Recent Advances in Probabilistic Scientific Machine learning.

Leonardo Zepeda Nunez, UW Madison and Google
09/04, 2024 at 11:10AM-12:00PM in 939 Evans (for in-person talks) and https://berkeley.zoom.us/j/98667278310

The advent of generative AI has turbocharged the development of a myriad of commercial applications, and it has slowly started to permeate into scientific computing. In this talk we discussed how recasting the formulation of old and new problems within a probabilistic approach opens the door to leverage and tailor state-of-the-art generative AI tools. As such, we review recent advancements in Probabilistic SciML – including computational fluid dynamics, inverse problems, and particularly climate sciences, with an emphasis on statistical downscaling.

Statistical downscaling is a crucial tool for analyzing the regional effects of climate change under different climate models: it seeks to transform low-resolution data from a (potentially biased) coarse-grained numerical scheme (which is computationally inexpensive) into high-resolution data consistent with high-fidelity models.

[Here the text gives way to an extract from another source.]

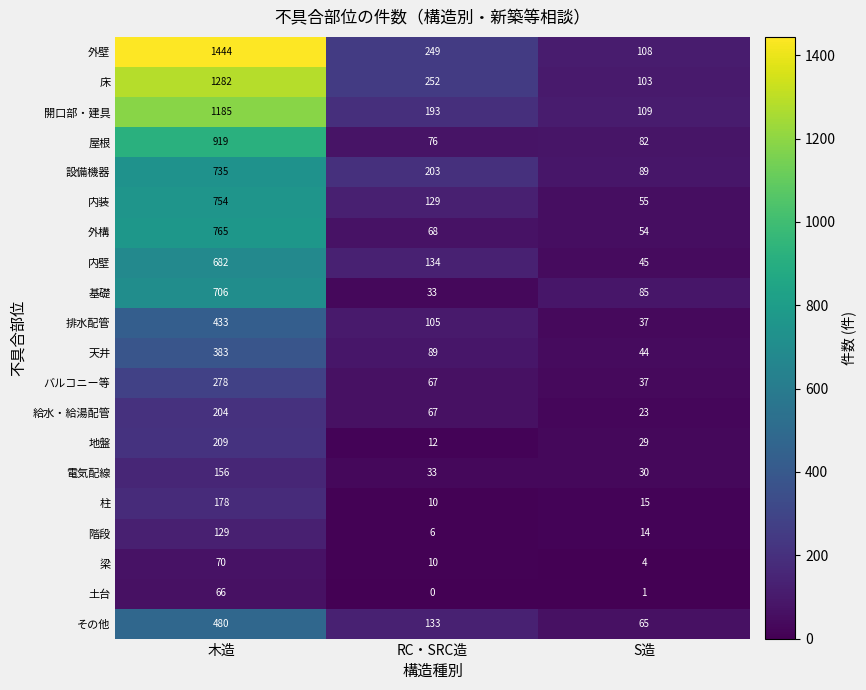

List the series in order of their peak value, highest first.

外壁, 床, 開口部・建具, 屋根, 外構, 内装, 設備機器, 基礎, 内壁, その他, 排水配管, 天井, バルコニー等, 地盤, 給水・給湯配管, 柱, 電気配線, 階段, 梁, 土台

We recast this problem in a two-stage probabilistic framework using unpaired data by combining two transformations: a debiasing step performed by an optimal transport map, followed by an upsampling step achieved through a probabilistic conditional diffusion model. Our approach characterizes conditional distribution without requiring paired data and faithfully recovers relevant physical statistics, even from biased samples.

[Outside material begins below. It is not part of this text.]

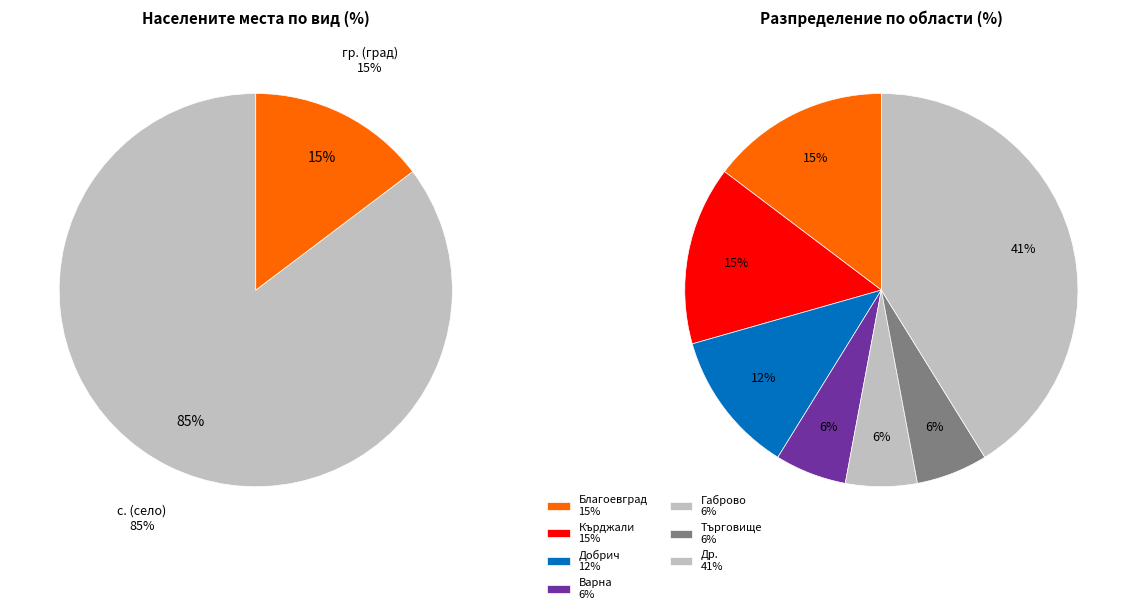

True or false: обл. Търговище accounts for 21% of the total.

False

We will show that our method generates statistically correct high-resolution outputs from low-resolution ones, for different chaotic systems, including well known climate models and weather data. We show that the framework is able to upsample up to 300x while accurately matching the statistics of physical quantities – even when the low-frequency content of the inputs and outputs differs. This is a crucial yet challenging requirement that existing state-of-the-art methods usually struggle with.